以上、メールを拝見して感じたことを取り急ぎお返事申し上げる次第です。
頓首
折り返しの御質問:前略
いつも早速のご返事ありがとうございます。
お忙しいとは存じますが、氷伏(ひょうふく)についてもうすこしご教示ください。
本日受診なさったかたのなかに、先のメールにて質問するきっかけとなった乾燥した頑固な咳の患者さんがいらっしゃったのですが。「どうも着実に改善しています」とのことでお顔の表情も良くなっていました。

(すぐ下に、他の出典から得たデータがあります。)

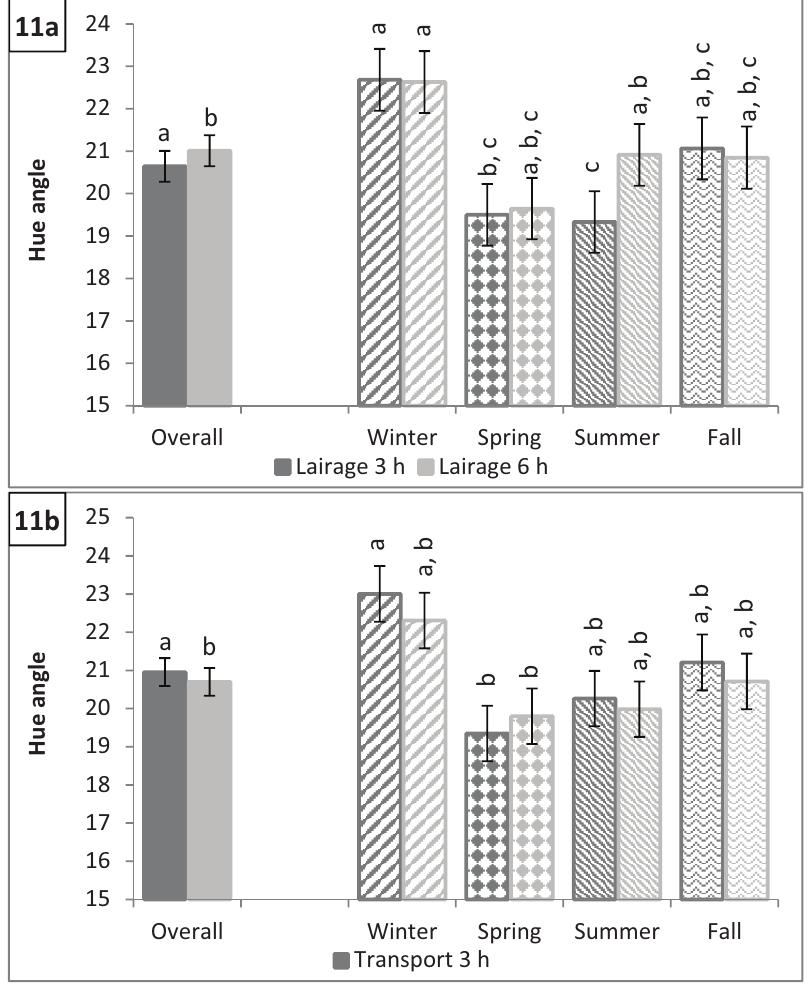
Figure 11. Hue angle ( a ) by lairage duration (P = 0.002) and by season × lairage duration (P < 0.0001) and ( b ) by transport duration (P = 0.03) and by season × transport duration (P = 0.002). Values with different letters differ by P <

まことに有難い経験です。村田さんには感謝しています。
ヒゲジジイのお返事メール:
寒涼薬を過剰に投与すると氷伏を生じやすいということは、
シバシバ生じるのが寒涼剤による寒凝血オや腎陽の損傷で、これまでの効果が0になる。これを未然に防ぐには温性の活血薬で、その代表的なものが桂枝や桂皮だというものです。
実際に氷伏が生じた例として
アトピー性皮膚炎における去風薬配合上の問題点(『中医臨床』誌1993年3月号に発表分)(引用⇒透明な分泌物の出現と寒冷蕁麻疹の併発をみたために,黄連解毒湯・滑石茯苓湯・桂枝加黄耆湯加白朮の三者合方に変え,最終的には黄連解毒湯合桂枝加黄耆湯加茯苓白朮としてほぼ軽快するに至った症例がありましたが,これは明らかに軽症者に対する寒凉薬過剰投与による誤治によるものでした。)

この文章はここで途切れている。